The "wet" Citroens do not have a conventional servo. All (power steering, brakes, suspension and abs) are driven by the same system. I would guess that the complexity of it is no more so than a non Citroen with separate power steering pumps, servos, abs booster pumps etc.
C5 - Air in brake fluid?? - Mondaywoe
The C5, oddly enough, has a 'conventional' braking system - it has nothing at all to do with the suspension hydraulics! The Xantia was fed by the same system, but for some reason Citroen opted out of this for C5 and went 'ordinary'.

How they let a Citroen out of the factory with such a thing beats me. Maybe Monsieur Quirk had a day off.......

Graeme
C5 - Air in brake fluid?? - mjm
C5 Owner, I'm totally amazed. In that case my comments are well wide of the mark. You've almost put me off looking for one when the Xantia expires.
C5 - Air in brake fluid?? - Mondaywoe
I know, it's a bit of a shock to the system! Mind you the C5 has very good brakes. I always thought the Xantia had super duper anchors, but I had a run in my sister's Xantia at the weekend and realised that C5 is much better - much more feel but equally powerful.(The Xantia takes a bit of getting used to - little pedal travel but fierce bite!)

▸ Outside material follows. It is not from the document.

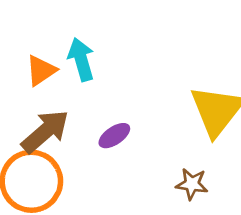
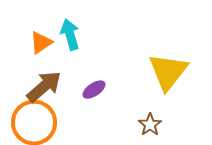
brown star: (192, 184) -> (150, 125), turned 30

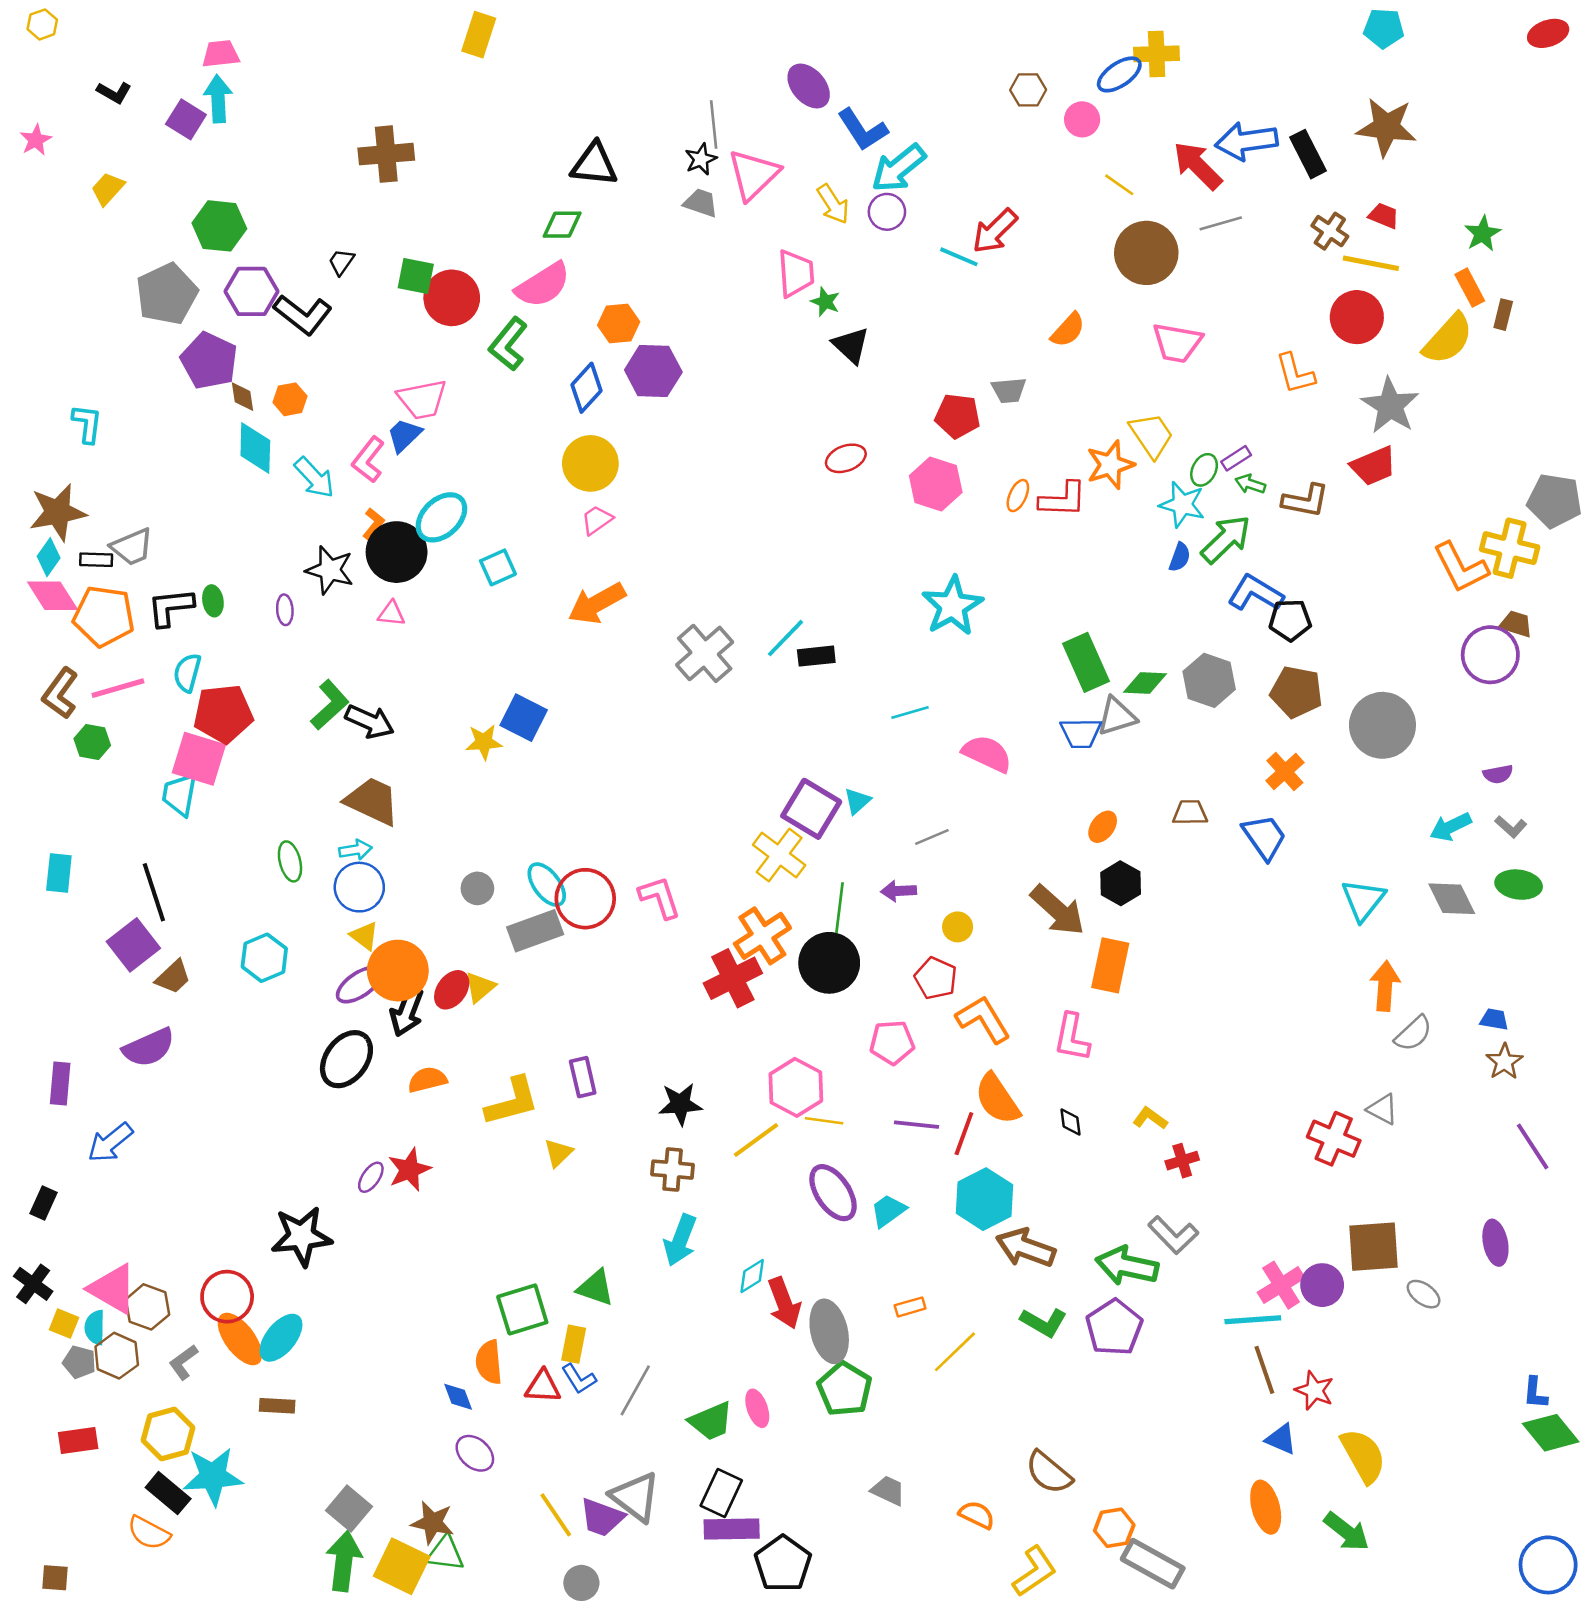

C5 also has assisted braking in emergencies (extra oomph on the pedal, accompanied by automatic hazard warners) I've only had mine come on once - a young deer jumped out in front of me a couple of weeks after I bought the car. It stoppppppppped!!!! Deer totally unscathed. I reckon the old Xantia would have mashed it.

Graeme
C5 - Air in brake fluid?? - kithmo
Re: opening the hydraulic circuit. They sometimes open a bleed valve on the caliper to prevent fluid in the master cylinder reservoir overflowing, when they push/screw back the piston, or to prevent damage to the master cylinder seals in some cases.
C5 - Air in brake fluid?? - Number_Cruncher
Indeed, this is true.

However, in doing so, you are expelling fluid rather than admitting air.

However, when I use this method, I also tend to pump the pedal a couple of times to get rid of the nastiest fluid that has been lurking in the caliper and flexi - so perhaps that counts as a partial bleeding operation?

Number_Cruncher
C5 - Air in brake fluid?? - Ben79
I think I will have to check the number of days off I have before new year and book the car into the garage where the mechanics are craftsmen (a long drive away) and get the combined brake/clutch fluid changed.

Ben
C5 - Air in brake fluid?? - Ben79
Forgot to say, the brakes pull up well and stop the car fantastically. Just the pedal feel isnt the best and the clutch probs mentioned elsewhere on here.